Il ressort des pièces du dossier, notamment du certificat de mariage de Mme D… et du passeport de sa fille, B… C…, que cette dernière, avant de quitter la France en septembre 2023 pour vivre auprès de son père, a vécu auprès d’elle depuis sa naissance et pendant près de trois ans à l’adresse qui est toujours celle déclarée par Mme D… dans sa requête. Compte tenu de la circonstance que le départ de l’enfant n’est intervenu que trois mois avant la date à laquelle est née la décision en litige, Mme D… doit être regardée comme contribuant nécessairement à son éducation et à son entretien. Par suite, en se fondant sur le motif de l’absence de contribution effective de sa part à l’entretien et à l’éducation de sa fille pour refuser de lui délivrer un visa de long séjour, la commission a entaché sa décision d’une erreur d’appréciation.
En second lieu, Mme D… a sollicité la délivrance d’un visa en qualité de parent d’enfant français. Elle a produit, à l’appui de sa demande de visa, le passeport de sa fille, son acte de naissance et un certificat de mariage. Il résulte de ce qui a été dit au point 10 que dans les circonstances de l’espèce, ces pièces, dont le ministre de l’intérieur ne conteste pas l’authenticité, sont suffisantes pour établir que Mme D… contribue à l’éducation et à l’entretien de sa fille. Dans ces conditions, la requérante est fondée à soutenir qu’en fondant sa décision sur le caractère incomplet et/ou non fiable des informations produites, la commission a entaché sa décision d’une erreur d’appréciation.
Il résulte de tout ce qui précède, sans qu’il soit besoin d’examiner les autres moyens de la requête, que Mme D… est fondée à demander l’annulation de la décision attaquée.
Sur les conclusions à fin d’injonction sous astreinte :
Eu égard à ses motifs, le présent jugement implique nécessairement, compte tenu de l’absence de changements de circonstances de droit ou de fait y faisant obstacle, qu’il soit enjoint au ministre de l’intérieur de faire délivrer à Mme D… le visa sollicité dans un délai de deux mois à compter de la notification du présent jugement. Il n’y a pas lieu, dans les circonstances de l’espèce, d’assortir cette injonction d’une astreinte.
Sur les frais de l’instance :
Mme D… n’ayant pas présenté de demande d’aide juridictionnelle, les conclusions présentées sur le fondement de l’article 37 de la loi du 10 juillet 1991 tendant au versement par l’État d’une somme de 1 800 euros au bénéfice de son conseil doivent être rejetées.
D É C I D E :
Article 1er : La décision implicite de rejet de la commission de recours contre les décisions de refus de visa d’entrée en France née le 6 janvier 2024 est annulée.
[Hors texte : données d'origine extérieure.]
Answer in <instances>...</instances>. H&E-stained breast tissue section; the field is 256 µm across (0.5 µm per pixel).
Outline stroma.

Article 2 : Il est enjoint au ministre de l’intérieur de faire délivrer le visa sollicité dans le délai de deux mois à compter de la notification du présent jugement.
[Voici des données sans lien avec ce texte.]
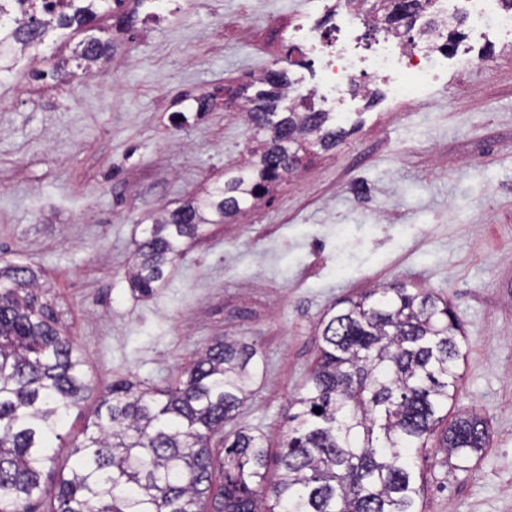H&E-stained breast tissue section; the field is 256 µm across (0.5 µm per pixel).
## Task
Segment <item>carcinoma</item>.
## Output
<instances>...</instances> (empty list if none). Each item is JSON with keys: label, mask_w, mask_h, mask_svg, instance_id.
I'll list each match as a JSON object with an SVG mask.
<instances>
[{"label": "carcinoma", "mask_w": 512, "mask_h": 512, "mask_svg": "<svg viewBox=\"0 0 512 512\" xmlns=\"http://www.w3.org/2000/svg\"><path fill=\"white\" fill-rule=\"evenodd\" d=\"M110 1L125 3L15 0L17 16L0 15V73L13 71L17 54L51 31L94 29ZM432 4L374 0L395 32ZM115 50V41L89 35L37 76H59L72 61L97 75ZM260 84L247 117L263 139L223 182L151 218L135 241L133 292L151 295L186 241L208 224L245 215L298 170L300 153L327 150L343 137L327 112L277 111L284 71H267ZM36 287L30 266L0 267V512H33L44 499L46 512H423L417 462L429 441H438L454 471L469 470L486 449L489 426L477 412H459L440 428L468 348L460 321L433 292L396 281L323 315L319 358L293 400L280 452L242 429L230 442L221 439L224 456L214 454L215 438L238 416L259 370L253 346L218 336L164 387L112 383L93 412V430L70 448L69 472L49 486L44 472L55 461V441L88 385L82 353L36 304ZM272 465L274 481L267 478Z\"/></svg>", "instance_id": "carcinoma-1"}]
</instances>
Article 3 : Le surplus des conclusions de la requête est rejeté.
Article 4 : Le présent jugement sera notifié à Mme A… D… et au ministre d’État, ministre de l’intérieur.
Délibéré après l’audience du 12 septembre 2025, à laquelle siégeaient :
Mme Poupineau, présidente,
Mme Paquelet-Duverger, première conseillère,
M. Dumont, premier conseiller.
Rendu public par mise à disposition au greffe le 3 octobre 2025.
Le rapporteur,
E. DUMONT
La présidente,
V. POUPINEAU
La greffière,
A.-L. LE GOUALLEC
La République mande et ordonne au ministre d’État, ministre de l’intérieur, en ce qui le concerne ou à tous commissaires de justice à ce requis en ce qui concerne les voies de droit commun contre les parties privées, de pourvoir à l’exécution de la présente décision.